> **Document**:
Keywords: Pultrusion, Curing, Computational
simulation, Finite element analysis, Airfoil.
1. Introduction
A novel concept of a floating offshore vertical axis wind turbine (VAWT) technology based on the Darrieus design has conceptually been utilized in the DeepWind Project [1,2]. The main objective of the DeepWind is to develop more cost-effective MW-scale wind turbines through innovative technologies for the sea environment rather than advancing existing concepts (i.e. either horizontal axis wind turbine (HAWT) or VAWT) that are based on onshore technology. Hence increasing the simplicity of the design and the manufacturing techniques as well as reducing the total cost of an installed offshore wind farm is the main challenge of the project. The concept is aiming for the deep water and the large-scale wind turbines. The up-scaling potential of the project is 20 MW wind turbines. It is expected that the structural design can be improved to have higher strength-to-weight ratio for larger chord lengths, e.g. 10-20 m, with deep water offshore floating system (100-1000 m).
The blade cross section for the VAWT can be constant along the length of the blade. In order to manufacture such a composite blade with a constant profile having such a large chord, the pultrusion technology is one of the most efficient and suitable methods. Besides it is a continuous, automated closed-moulding process, it is also cost effective for high volume production of constant cross section parts. The schematic view of the pultrusion process can be seen in Fig. 1. Since it is a continuous process, there is little waste material being produced at the end of the process. It has been widely used for manufacturing highly strengthened and continuous composite structures, e.g. ballistic resistance panels, spars of ship hulls, thin wall panel joiners, door/window frames, driveshaft of vehicles, etc. Besides the potential in producing large blades in one piece which can be directly manufactured over a single block thus reducing production costs, the pultrusion of the whole blade in smaller pieces and then assembling them afterwards in the form of the Troposkien shape is also considered in the DeepWind project. As a consequence the blades may achieve very high stiffness and resistance against aerodynamic loads as well as vibrations. Another viewpoint of the DeepWind Project is that in principle, a production facility can be put on a ship, and the blades can be produced offshore in lengths of kilometres while using a short die length, e.g. 1 m.
Figure 1. Schematic view of the pultrusion process. Fibers/mats and resin matrix are pulled together in the pultrusion direction by pullers through the heated die and then
In literature there have been several modelling studies specific to the pultrusion process. Generally, thermo-chemical analyses, flow simulations and optimization works have been performed by the use of numerical modelling techniques. In order to simulate the pultrusion process, material behaviour, transport phenomena, material properties and process models should be well defined. The material behaviour can be defined with the reaction kinetics and the chemorheology of the resin system. The transport phenomenon involves the heat (and mass) transfer and fluid flow during the pultrusion process. A complete description of the pultrusion process requires a deep understanding of resin flow, heat transfer, pressure, force (pulling, friction forces etc.) as well as residual stress phenomena via corresponding numerical models.

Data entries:

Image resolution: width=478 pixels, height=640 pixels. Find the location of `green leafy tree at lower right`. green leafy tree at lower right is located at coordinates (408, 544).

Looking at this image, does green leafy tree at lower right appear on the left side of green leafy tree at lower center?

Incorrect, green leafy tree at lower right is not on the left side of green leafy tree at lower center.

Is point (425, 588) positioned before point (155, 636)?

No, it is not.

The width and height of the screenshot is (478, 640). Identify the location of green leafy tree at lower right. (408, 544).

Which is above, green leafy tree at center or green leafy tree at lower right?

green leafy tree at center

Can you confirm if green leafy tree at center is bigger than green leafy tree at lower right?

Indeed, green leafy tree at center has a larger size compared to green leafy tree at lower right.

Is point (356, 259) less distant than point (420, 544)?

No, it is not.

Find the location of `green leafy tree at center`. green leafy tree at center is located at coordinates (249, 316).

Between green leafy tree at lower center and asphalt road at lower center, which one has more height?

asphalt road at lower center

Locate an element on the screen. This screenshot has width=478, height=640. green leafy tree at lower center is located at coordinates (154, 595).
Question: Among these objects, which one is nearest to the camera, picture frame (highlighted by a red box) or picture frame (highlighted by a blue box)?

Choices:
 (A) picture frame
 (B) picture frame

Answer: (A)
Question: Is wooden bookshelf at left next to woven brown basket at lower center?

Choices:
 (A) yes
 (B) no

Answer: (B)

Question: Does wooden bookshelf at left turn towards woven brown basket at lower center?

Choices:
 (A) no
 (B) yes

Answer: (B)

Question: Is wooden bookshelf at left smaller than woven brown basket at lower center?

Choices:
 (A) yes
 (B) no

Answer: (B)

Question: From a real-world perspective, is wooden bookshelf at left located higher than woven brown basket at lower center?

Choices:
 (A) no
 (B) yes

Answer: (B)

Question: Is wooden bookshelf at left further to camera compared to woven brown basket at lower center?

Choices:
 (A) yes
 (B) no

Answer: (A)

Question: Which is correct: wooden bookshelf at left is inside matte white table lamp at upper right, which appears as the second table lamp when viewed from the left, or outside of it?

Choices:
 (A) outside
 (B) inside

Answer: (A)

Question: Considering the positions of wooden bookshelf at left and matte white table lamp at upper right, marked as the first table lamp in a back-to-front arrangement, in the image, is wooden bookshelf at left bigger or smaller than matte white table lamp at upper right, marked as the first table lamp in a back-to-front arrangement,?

> **What to work on**:
(a) In the pultrusion excerpt, what is the up-scaling potential of the DeepWind project?
(b) How many lines of the rows contain the word "point"? Reply with the number alone.
The excerpt on pultrusion and the rows are unrelated pieces of material.

> **Task-by-task solutions**:
(a) 20 MW wind turbines.

(b) 2